TASK DIRECTIONS:
Lines before the one containing "Maps genes to terms" are to be skipped; reproduce that line and the rest of the records below exactly.

(Stored dataset items)
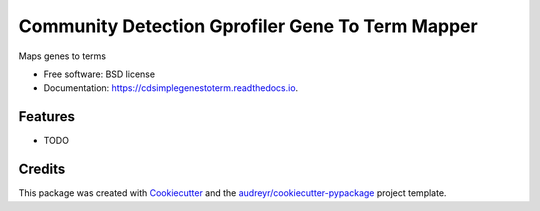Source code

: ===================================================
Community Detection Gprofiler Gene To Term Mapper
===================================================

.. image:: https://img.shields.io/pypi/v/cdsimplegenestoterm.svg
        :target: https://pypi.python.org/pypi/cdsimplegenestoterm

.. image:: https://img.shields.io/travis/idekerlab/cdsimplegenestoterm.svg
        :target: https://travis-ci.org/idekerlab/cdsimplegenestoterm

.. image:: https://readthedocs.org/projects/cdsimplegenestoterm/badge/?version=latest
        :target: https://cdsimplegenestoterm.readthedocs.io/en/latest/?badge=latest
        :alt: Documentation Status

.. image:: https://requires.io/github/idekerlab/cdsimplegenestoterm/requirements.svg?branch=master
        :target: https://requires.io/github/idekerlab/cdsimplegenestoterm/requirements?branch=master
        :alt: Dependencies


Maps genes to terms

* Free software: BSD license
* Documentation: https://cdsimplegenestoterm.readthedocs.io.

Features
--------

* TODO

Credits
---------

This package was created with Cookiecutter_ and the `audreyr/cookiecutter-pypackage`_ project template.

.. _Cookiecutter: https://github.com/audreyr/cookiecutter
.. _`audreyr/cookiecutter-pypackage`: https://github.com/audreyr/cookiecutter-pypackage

WRITTEN RESPONSE:
Maps genes to terms

* Free software: BSD license
* Documentation: https://cdsimplegenestoterm.readthedocs.io.

Features
--------

* TODO

Credits
---------

This package was created with Cookiecutter_ and the `audreyr/cookiecutter-pypackage`_ project template.

.. _Cookiecutter: https://github.com/audreyr/cookiecutter
.. _`audreyr/cookiecutter-pypackage`: https://github.com/audreyr/cookiecutter-pypackage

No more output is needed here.